### WRITTEN INSTRUCTION 1
Using the X-Men review below, answer each question on its own line.
(a) What does the writer blame for the weak title?
(b) Which earlier movie made the writer doubt First Class?
(c) What did the husband hear First Class would become?

### ARTICLE

□ □ □

Oh oh! Am I late for First Class? (X-Men First Class that is!)

Yeah. Not the best blog title but my brain is fried from a cranky baby.


**Before I begin, there are spoilers in this here review.**



My husband has been dying to see X-Men: First Class. Ever since we saw the first trailer months back, that is all he talked about. However, I had my doubts. Anyone remember X-Men Origins: Wolverine? That movie had so much potential to dive deep into the history and psyche of Wolverine. What did it offer? Continuity problems, random character introductions that had nothing to do with the plot, oh, and really bad claws.
So when I heard that First Class was being made, I was uneasy about it. Then my husband told me that he heard that First Class was going to be a trilogy I decided it wasn’t worth seeing. Why can’t there just be one movie?  Why does there have to be a series?

□ □ □

### PROVIDED ENTRIES
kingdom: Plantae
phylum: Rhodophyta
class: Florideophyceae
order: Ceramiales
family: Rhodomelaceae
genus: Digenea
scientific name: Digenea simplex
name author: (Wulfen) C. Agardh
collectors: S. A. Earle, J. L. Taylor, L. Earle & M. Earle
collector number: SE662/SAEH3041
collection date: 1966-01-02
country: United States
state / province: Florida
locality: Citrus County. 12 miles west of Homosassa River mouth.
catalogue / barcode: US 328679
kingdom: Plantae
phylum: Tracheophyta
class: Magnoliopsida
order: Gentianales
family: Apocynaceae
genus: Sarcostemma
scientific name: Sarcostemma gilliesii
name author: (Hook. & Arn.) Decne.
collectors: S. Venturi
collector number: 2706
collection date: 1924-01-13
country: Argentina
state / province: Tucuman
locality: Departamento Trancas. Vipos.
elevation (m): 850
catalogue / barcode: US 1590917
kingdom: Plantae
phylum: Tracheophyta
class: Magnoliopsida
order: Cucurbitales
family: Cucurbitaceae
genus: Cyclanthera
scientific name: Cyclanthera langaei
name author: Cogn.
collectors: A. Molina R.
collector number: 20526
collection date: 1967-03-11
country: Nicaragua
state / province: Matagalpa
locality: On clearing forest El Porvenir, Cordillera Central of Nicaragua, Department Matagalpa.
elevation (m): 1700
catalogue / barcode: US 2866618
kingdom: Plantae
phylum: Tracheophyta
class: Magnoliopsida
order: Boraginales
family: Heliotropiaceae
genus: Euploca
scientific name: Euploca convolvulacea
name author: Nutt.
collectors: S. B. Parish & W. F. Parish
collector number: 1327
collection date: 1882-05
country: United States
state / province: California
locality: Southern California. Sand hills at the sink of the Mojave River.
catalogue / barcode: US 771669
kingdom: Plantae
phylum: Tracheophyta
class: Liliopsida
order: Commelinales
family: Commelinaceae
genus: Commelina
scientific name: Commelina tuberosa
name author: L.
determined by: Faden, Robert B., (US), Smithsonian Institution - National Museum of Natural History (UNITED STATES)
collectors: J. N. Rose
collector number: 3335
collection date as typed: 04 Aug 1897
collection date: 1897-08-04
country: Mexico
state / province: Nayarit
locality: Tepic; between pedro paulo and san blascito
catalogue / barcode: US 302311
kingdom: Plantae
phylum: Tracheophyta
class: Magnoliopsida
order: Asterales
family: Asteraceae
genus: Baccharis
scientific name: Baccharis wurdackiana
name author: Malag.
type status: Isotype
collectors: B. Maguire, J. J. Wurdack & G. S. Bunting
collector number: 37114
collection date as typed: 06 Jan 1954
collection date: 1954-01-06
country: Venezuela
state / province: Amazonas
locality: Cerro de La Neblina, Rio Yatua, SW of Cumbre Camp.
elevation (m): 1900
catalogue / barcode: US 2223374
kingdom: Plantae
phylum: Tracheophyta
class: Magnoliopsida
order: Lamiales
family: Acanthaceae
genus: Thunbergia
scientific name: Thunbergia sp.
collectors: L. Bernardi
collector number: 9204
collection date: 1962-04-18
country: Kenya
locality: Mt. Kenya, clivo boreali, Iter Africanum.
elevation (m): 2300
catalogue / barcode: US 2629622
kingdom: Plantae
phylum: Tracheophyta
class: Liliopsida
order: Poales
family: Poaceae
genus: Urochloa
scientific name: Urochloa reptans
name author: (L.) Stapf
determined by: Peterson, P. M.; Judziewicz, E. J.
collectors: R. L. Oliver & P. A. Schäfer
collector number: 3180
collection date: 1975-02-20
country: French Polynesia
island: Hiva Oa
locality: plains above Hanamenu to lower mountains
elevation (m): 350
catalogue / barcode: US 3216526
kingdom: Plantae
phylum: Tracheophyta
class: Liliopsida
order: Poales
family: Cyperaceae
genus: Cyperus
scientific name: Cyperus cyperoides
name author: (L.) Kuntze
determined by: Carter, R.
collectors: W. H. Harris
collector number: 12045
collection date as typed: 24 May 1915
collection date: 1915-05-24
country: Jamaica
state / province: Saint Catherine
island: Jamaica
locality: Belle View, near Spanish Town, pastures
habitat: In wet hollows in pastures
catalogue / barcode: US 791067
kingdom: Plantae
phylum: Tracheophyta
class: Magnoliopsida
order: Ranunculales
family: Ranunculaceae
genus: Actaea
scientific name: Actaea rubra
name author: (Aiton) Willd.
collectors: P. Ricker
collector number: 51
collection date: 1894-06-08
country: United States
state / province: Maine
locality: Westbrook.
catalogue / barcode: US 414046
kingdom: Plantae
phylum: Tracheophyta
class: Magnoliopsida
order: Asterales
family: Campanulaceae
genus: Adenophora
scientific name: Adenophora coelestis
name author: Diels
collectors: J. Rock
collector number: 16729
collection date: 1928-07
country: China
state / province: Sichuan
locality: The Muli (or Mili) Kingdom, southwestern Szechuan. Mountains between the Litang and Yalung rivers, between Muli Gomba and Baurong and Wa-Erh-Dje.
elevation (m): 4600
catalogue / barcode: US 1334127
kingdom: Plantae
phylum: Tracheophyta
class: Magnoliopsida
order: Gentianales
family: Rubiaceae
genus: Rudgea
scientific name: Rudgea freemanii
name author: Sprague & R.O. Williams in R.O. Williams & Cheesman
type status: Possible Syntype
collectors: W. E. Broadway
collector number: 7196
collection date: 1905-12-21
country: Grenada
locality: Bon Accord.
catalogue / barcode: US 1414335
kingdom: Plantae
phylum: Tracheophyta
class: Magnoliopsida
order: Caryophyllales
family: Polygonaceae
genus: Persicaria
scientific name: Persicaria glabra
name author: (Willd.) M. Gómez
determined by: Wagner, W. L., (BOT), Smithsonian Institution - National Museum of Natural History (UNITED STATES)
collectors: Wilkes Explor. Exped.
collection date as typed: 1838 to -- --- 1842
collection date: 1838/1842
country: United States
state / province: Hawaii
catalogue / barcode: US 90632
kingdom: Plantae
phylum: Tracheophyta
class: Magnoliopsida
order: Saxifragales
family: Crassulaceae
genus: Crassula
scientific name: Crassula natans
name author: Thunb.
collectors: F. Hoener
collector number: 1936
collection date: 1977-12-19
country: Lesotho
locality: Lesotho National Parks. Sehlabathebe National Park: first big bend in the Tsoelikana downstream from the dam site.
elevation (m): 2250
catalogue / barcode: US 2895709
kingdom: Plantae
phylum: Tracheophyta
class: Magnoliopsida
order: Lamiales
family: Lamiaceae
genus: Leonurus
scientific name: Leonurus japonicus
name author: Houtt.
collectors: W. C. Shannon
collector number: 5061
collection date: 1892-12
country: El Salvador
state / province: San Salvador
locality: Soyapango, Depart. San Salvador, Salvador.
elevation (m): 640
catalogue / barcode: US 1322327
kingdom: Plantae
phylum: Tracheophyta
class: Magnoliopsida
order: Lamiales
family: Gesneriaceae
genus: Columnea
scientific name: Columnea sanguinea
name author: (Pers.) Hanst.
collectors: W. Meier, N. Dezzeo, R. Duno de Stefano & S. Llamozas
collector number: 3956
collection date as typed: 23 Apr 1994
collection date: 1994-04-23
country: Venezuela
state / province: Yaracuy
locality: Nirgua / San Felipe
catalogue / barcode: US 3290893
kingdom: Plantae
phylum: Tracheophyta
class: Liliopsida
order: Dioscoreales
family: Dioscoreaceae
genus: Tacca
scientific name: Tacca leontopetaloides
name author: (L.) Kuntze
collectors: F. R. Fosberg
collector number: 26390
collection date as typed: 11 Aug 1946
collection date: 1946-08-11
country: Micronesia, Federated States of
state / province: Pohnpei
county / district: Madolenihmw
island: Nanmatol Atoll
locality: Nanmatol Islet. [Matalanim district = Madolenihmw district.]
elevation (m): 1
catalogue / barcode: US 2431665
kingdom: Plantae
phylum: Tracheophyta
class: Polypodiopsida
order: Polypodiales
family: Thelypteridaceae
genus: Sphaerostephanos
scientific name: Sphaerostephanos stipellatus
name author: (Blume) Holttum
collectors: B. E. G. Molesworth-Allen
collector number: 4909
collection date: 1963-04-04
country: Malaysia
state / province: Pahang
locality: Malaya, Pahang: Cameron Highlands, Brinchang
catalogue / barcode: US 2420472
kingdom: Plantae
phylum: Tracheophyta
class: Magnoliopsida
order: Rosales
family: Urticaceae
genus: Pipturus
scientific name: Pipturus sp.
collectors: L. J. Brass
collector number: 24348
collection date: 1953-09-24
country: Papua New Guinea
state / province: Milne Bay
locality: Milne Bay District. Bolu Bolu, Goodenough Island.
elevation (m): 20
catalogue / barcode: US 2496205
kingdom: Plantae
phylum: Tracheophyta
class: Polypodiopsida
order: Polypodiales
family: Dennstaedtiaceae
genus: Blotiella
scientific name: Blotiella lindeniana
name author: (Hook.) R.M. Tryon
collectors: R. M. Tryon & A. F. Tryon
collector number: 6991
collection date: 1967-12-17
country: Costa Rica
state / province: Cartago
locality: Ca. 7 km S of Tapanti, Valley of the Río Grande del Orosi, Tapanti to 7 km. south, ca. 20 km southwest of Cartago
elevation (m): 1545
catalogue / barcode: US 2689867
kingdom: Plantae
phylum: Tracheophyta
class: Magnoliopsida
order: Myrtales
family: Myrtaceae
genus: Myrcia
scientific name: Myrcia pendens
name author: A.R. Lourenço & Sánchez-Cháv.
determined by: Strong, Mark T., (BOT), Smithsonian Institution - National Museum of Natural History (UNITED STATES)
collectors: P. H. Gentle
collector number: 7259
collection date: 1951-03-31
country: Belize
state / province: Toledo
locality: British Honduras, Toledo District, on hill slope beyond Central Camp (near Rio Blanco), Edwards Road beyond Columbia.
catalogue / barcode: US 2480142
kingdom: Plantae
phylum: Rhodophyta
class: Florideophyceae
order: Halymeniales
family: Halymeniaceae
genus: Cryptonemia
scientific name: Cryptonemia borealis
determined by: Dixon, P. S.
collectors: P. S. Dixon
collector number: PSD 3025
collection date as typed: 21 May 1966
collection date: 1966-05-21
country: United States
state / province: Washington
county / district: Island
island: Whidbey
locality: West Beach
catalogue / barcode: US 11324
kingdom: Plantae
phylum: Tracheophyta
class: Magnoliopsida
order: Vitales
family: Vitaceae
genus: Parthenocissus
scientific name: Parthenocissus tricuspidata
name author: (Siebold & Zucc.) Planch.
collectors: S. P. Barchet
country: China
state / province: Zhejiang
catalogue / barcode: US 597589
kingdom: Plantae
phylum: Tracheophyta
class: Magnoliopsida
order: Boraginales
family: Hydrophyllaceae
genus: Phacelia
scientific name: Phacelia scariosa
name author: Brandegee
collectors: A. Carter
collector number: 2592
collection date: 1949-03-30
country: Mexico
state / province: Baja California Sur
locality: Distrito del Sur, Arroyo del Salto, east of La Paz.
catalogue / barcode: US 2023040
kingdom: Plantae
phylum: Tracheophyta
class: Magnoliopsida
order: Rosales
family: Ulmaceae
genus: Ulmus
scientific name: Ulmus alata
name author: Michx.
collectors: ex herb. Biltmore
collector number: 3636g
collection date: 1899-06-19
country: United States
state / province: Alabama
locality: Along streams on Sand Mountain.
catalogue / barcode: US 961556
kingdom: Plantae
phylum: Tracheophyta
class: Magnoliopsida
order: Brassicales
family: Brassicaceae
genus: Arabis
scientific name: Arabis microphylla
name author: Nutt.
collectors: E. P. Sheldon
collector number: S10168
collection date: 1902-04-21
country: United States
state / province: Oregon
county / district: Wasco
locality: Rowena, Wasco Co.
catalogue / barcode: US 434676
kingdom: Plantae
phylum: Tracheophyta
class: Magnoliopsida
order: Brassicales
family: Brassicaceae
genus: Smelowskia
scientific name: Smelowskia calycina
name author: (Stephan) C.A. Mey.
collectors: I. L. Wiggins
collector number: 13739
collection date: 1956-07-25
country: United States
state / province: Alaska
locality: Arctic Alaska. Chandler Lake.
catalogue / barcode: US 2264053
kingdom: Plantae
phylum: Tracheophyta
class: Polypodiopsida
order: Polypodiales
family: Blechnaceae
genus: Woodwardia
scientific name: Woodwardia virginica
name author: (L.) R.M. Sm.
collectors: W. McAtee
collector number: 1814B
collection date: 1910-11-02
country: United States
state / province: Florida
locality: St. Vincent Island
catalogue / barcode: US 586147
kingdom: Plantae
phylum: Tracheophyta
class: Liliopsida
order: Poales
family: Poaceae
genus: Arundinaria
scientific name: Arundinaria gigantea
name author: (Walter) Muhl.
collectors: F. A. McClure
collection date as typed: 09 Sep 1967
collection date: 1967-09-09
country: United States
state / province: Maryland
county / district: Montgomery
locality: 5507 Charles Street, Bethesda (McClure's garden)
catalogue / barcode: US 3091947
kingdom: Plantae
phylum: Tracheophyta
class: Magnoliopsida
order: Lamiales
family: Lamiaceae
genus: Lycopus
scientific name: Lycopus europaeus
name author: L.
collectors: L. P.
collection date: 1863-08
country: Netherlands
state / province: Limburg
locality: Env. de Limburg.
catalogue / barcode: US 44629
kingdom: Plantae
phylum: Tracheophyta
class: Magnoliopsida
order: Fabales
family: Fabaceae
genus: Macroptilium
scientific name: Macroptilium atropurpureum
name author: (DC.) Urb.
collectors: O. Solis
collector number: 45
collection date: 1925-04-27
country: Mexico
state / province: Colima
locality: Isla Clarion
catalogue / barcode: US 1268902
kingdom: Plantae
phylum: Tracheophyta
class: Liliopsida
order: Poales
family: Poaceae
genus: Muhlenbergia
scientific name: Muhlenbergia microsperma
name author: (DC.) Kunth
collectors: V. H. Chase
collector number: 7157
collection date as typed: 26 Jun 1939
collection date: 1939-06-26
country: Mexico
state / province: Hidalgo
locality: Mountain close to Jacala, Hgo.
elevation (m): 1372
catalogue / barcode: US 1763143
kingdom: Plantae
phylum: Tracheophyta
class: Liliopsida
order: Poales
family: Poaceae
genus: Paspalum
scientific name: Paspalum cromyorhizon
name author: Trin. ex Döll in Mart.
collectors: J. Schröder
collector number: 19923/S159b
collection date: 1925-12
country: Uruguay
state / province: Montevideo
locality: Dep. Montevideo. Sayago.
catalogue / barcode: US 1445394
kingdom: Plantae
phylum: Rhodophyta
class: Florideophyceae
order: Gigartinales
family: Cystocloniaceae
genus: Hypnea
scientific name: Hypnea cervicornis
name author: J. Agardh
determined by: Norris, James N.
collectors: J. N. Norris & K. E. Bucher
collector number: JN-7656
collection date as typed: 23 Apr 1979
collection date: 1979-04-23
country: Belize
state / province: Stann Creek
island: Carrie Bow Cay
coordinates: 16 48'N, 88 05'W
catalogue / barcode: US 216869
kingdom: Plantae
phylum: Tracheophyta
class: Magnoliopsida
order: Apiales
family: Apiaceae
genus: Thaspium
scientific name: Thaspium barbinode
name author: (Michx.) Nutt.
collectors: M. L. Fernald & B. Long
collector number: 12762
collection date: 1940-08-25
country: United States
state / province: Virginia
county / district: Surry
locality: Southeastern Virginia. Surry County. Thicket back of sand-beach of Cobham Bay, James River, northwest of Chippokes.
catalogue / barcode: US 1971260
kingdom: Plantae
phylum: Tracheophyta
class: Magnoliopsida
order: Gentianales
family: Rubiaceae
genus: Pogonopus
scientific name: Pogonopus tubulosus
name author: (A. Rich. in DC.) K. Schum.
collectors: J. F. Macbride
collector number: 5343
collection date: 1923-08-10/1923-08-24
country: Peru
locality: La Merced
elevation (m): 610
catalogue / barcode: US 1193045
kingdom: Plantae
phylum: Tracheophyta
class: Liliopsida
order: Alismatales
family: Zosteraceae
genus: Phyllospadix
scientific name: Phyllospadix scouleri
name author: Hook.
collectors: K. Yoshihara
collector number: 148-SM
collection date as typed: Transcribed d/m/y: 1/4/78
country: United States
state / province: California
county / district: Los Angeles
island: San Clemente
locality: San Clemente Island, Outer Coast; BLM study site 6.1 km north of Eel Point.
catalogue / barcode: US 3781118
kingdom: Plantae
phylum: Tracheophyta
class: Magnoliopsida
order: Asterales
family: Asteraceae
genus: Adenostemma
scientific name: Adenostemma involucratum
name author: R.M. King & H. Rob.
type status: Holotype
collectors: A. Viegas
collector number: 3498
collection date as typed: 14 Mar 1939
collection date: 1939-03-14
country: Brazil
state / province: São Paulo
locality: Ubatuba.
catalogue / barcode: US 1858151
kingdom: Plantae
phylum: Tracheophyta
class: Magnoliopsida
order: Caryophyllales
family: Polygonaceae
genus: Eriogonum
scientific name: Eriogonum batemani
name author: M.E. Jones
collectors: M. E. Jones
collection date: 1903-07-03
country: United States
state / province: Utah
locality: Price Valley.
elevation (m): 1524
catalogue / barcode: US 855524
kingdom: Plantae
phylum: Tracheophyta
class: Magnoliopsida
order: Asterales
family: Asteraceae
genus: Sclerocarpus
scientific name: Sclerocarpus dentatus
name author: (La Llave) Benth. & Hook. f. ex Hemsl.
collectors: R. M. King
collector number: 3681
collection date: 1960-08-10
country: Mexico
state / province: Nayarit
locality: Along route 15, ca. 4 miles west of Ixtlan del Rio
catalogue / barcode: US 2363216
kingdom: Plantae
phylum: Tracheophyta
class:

□ □ □

### WRITTEN INSTRUCTION 2
Can you duplicate the lines of the records above, starting at the line that contains "order: Gigartinales" and ending at the line that contains "collector number: 12762"?

### EXERCISE OUTPUT 1
(a) A cranky baby.
(b) X-Men Origins: Wolverine.
(c) A trilogy.

### EXERCISE OUTPUT 2
order: Gigartinales
family: Cystocloniaceae
genus: Hypnea
scientific name: Hypnea cervicornis
name author: J. Agardh
determined by: Norris, James N.
collectors: J. N. Norris & K. E. Bucher
collector number: JN-7656
collection date as typed: 23 Apr 1979
collection date: 1979-04-23
country: Belize
state / province: Stann Creek
island: Carrie Bow Cay
coordinates: 16 48'N, 88 05'W
catalogue / barcode: US 216869
kingdom: Plantae
phylum: Tracheophyta
class: Magnoliopsida
order: Apiales
family: Apiaceae
genus: Thaspium
scientific name: Thaspium barbinode
name author: (Michx.) Nutt.
collectors: M. L. Fernald & B. Long
collector number: 12762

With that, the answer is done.